Reflexive Landscapes: The Cultural Twist
Culture operates differently. Cultural configurations not only move across the landscape but also redefine what counts as elevation.
In one culture, fertility is paramount: success is measured in offspring.
In another, autonomy, beauty, or novelty may be more important than reproduction.
In still others, status may come from abstinence, asceticism, or acts of self-destruction.
Entire civilizations may valorize martial prowess, religious devotion, or artistic originality above all else.
Thus, cultural fitness is reflexive. The criteria of success are themselves products of the evolving system. When the evaluative function changes, what looked like a peak yesterday may become a valley tomorrow. Cultural actors are not just climbing a mountain—they are reshaping the mountain as they climb.
General Relativity as Analogy
General relativity teaches us that mass and energy curve spacetime, and spacetime guides motion. There is no external flat grid to measure against. Instead, the geometry is endogenous. The universe is self-bending, and movement follows geodesics that make sense locally even when they look strange globally.
The cultural analogy works like this:
Culture = mass-energy (the substance of values, norms, practices).
Fitness function = curvature of the cultural manifold (what counts as "uphill").
Cultural evolution = geodesic motion (following the locally defined straightest path).
There is no global direction of improvement. Every cultural vantage defines its own metric of progress. What looks like a straight line from the inside may look like a spiral from the outside. And what looks maladaptive by one metric may look optimal by another.
Consequences of Reflexive Fitness
1. Cultural Drift (Hanson)
Robin Hanson has warned that cultures drift rapidly because local fitness criteria shift too quickly, and selection is too weak to correct maladaptive changes. Fertility decline is his central example: what once counted as "fit" (many children) now counts as "unfit" (lost autonomy). Entire societies may drift toward values that undermine their own survival without ever perceiving it as failure.
2. Accumulated Loss (Wilford)
Lauren Wilford notes that each wave of technology displaces embodied practices: piano → radio → TV → smartphones. From within each step, the drift feels natural, even positive. Families may prefer the ease of television over the discipline of making music together, or the solitude of scrolling over the patience of conversation. But the long-term accumulation of loss—co-creation, embodiment, shared ritual—is profound. What disappears is not just one practice but the habit of embodied co-presence itself.
3. Value Relativism Built In
From old standards, new practices look decadent. From new standards, old practices look oppressive or archaic. Both are right by their own metrics. The landscape itself has bent to accommodate their values. There is no neutral vantage point to declare one set superior without smuggling in values from one frame or another. Relativism is built into the very geometry of cultural evolution.

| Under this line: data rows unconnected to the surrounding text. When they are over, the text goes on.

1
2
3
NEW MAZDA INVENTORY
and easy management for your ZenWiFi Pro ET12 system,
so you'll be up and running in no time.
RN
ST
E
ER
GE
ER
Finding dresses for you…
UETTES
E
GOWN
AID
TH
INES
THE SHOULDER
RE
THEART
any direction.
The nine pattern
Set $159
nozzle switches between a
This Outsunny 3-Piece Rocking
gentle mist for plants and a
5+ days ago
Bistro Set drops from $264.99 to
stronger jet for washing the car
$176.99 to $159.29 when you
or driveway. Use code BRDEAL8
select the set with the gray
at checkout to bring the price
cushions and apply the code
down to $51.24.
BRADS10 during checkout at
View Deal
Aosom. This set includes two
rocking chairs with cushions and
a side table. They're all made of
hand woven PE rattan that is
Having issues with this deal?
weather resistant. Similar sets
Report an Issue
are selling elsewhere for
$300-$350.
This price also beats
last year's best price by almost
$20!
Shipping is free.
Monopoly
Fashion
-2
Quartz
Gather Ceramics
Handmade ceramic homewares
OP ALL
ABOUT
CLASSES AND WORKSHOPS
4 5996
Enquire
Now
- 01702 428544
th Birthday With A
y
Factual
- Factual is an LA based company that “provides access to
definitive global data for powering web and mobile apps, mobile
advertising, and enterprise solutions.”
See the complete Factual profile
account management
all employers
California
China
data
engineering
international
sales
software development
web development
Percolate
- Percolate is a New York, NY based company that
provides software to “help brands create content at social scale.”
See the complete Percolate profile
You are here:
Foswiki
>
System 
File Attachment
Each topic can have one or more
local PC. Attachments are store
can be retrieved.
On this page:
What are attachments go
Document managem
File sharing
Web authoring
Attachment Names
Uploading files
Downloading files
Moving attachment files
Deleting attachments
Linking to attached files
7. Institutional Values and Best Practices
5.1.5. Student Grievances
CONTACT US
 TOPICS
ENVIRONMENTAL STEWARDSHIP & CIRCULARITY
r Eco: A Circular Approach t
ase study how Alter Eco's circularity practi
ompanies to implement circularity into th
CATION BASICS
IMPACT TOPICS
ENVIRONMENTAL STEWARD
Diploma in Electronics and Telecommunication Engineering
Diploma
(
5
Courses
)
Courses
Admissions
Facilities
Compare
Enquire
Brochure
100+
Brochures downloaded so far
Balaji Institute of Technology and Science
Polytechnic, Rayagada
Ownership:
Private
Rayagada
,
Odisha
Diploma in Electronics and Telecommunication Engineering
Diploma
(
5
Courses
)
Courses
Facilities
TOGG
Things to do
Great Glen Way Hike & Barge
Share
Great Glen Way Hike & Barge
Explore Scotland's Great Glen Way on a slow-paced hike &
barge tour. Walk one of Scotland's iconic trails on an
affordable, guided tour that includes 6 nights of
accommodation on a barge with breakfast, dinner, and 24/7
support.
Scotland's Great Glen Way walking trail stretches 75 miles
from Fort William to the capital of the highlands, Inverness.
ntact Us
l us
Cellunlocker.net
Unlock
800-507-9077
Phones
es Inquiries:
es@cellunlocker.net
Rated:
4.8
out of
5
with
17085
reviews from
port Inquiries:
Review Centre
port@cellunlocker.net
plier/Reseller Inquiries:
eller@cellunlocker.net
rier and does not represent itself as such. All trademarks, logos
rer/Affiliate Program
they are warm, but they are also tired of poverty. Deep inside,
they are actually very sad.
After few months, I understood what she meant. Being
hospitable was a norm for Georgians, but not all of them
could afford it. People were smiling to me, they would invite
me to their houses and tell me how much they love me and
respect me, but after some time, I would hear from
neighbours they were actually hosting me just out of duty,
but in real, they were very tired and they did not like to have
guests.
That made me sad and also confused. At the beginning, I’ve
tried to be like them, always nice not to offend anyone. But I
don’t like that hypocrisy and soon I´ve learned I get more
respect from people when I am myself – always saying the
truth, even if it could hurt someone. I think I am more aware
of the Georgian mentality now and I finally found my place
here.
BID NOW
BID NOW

4. Local Rationality, Global Dead Ends
Because culture defines its own criteria of fitness, every cultural step is locally rational. But local rationality can lead to global dead ends. Cultures can follow their own values faithfully straight into collapse, much as a geodesic can lead straight into a singularity.
Toward Cultural Invariants
General relativity is not pure chaos: it contains invariants. Scalars and tensors describe conserved quantities across frames. Might culture also contain invariants—deep measures that persist even as values bend? Candidates include:
Agency preservation: Do practices increase or diminish the scope of choice?
Coherence of shared meaning: Can groups still coordinate around a common frame?
Survival/extensibility: Does the culture reproduce itself, or collapse into sterility?
Complexity retention: Does cultural drift increase or erode the richness of forms, ideas, and practices?
If such invariants exist, they may offer us a way to evaluate drift beyond local relativism. They would not fix the landscape in place but provide something akin to a compass—measures that remain intelligible even as values shift.
Visual Models
Two metaphors can clarify the relativistic view:
The deforming landscape: As culture moves, the peaks and valleys shift, reshaping the terrain. A family that once measured fitness by musical participation shifts to valuing shared screen time, and the mountain under their feet changes shape.
The cultural spacetime manifold: Values act as sources of curvature. Cultural trajectories follow geodesics, bending around value-masses. A culture that prizes autonomy bends the manifold in one direction; a culture that prizes fertility bends it in another.
Both models emphasize that cultural evolution is not optimization on a fixed grid but motion in a reflexive, curved geometry. The map is not just the territory—it is the terrain actively reconfiguring itself.
Conclusion
We cannot evaluate culture by fixed yardsticks. Each cultural configuration generates its own yardsticks, bending the space of evaluation around itself. But this does not mean that all cultural drift is benign or that nothing transcends local frames. Just as physics has invariants, culture may too. The task is to discern which values are mere local curvature and which are constants of cultural motion.
If we fail, we risk wandering down locally rational geodesics that lead to global dead ends. A society that redefines success away from survival may flourish by its own lights even as it withers demographically. If we succeed, we may identify the invariant principles that preserve flourishing across the shifting landscapes of human history, finding guideposts that endure even as the terrain bends and folds beneath our feet.
The relativistic view of culture does not deny progress, but it denies simple progress. It forces us to see that improvement is always relative to a frame, and that frames themselves evolve. Our challenge is to anchor our journey not in fixed peaks but in invariants that outlast the bending of the cultural manifold. Only then can we hope to chart a trajectory that avoids the singularities of self-destruction and moves instead toward enduring forms of human flourishing.